* [EXERCISE DESCRIPTION] In the discussion of how fast Earth moves, below, what did the writer's dad keep in his head all year?

* [EXTRACT]
——————
If you stand at the equator, you're moving at about 30 km per second ... or roughly 67,000 mph. Everything else is moving at the same time, so you don't feel it. Check this cool site out to find a bit more info - including how to figure out the speed you, personally are travelling, based on where you are on Earth. It's pretty cool!
https://www.space.com/33527-how-fast-is-earth-moving.html
 
If you stand at the equator, you're moving at about 30 km per second ... or roughly 67,000 mph. Everything else is moving at the same time, so you don't feel it. Check this cool site out to find a bit more info - including how to figure out the speed you, personally are travelling, based on where you are on Earth. It's pretty cool!
https://www.space.com/33527-how-fast-is-earth-moving.html
That’s awesome!! Thanks! Also a bit complicated 😂🙈🙈🙈 the math part of it! But awesome! 😁
 
My Dad loved numbers, and always kept the day's time changes in his head all year, On any given day, you could ask him how much longer or shorter today was than yesterday - and he'd have your answer immediately. It was a fun game for us. Never once, in all my years, was I ever able to stump him. It was cool!
——————
* [DATA SEGMENT]
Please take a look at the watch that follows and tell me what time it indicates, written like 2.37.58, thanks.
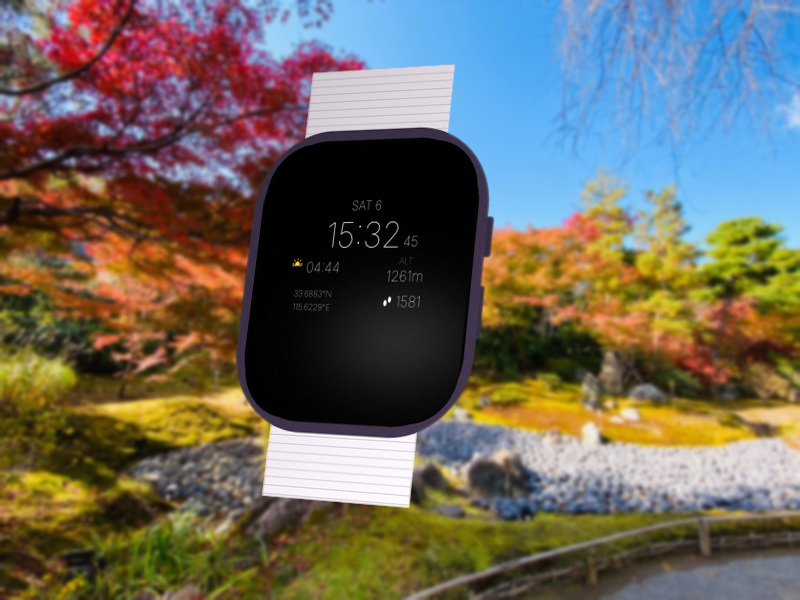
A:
15.32.45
——————
* [ANSWER BELOW] The day's time changes, meaning how much longer or shorter each day was than the day before.